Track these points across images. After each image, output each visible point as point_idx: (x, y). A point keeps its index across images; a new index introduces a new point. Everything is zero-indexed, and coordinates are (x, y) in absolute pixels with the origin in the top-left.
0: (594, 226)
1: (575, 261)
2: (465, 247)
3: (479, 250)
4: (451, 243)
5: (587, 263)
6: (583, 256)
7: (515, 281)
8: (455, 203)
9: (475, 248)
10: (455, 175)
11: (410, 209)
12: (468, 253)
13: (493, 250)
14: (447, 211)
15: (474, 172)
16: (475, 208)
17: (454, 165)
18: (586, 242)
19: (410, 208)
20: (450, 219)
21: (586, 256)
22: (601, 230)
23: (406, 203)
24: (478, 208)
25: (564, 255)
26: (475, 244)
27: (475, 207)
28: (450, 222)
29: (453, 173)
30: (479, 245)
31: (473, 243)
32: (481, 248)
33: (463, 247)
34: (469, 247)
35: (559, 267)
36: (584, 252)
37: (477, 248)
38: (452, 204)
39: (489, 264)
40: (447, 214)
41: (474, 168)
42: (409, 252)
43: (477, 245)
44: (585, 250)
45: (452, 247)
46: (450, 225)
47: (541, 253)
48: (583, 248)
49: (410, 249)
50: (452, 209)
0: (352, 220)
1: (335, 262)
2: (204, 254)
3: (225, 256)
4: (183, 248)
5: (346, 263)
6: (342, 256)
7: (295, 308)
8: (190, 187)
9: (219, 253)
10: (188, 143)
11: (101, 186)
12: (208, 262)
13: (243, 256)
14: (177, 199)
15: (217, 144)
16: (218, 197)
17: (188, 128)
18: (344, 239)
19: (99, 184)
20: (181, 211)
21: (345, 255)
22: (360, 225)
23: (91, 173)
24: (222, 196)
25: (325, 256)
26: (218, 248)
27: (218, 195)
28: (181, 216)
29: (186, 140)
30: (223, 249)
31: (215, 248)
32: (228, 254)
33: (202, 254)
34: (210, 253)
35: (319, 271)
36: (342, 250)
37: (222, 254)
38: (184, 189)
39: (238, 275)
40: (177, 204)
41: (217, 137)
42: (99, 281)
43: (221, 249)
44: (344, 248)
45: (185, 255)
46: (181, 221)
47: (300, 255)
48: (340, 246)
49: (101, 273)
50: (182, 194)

──────

■ **EXERCISE**
Report each line of the items above that contains the word "output".

■ **RESULT BELOW**
Track these points across images. After each image, output each visible point as point_idx: (x, y). A point keeps its index across images; a new index introduces a new point. Everything is zero-indexed, and coordinates are (x, y) in absolute pixels with the origin in the top-left.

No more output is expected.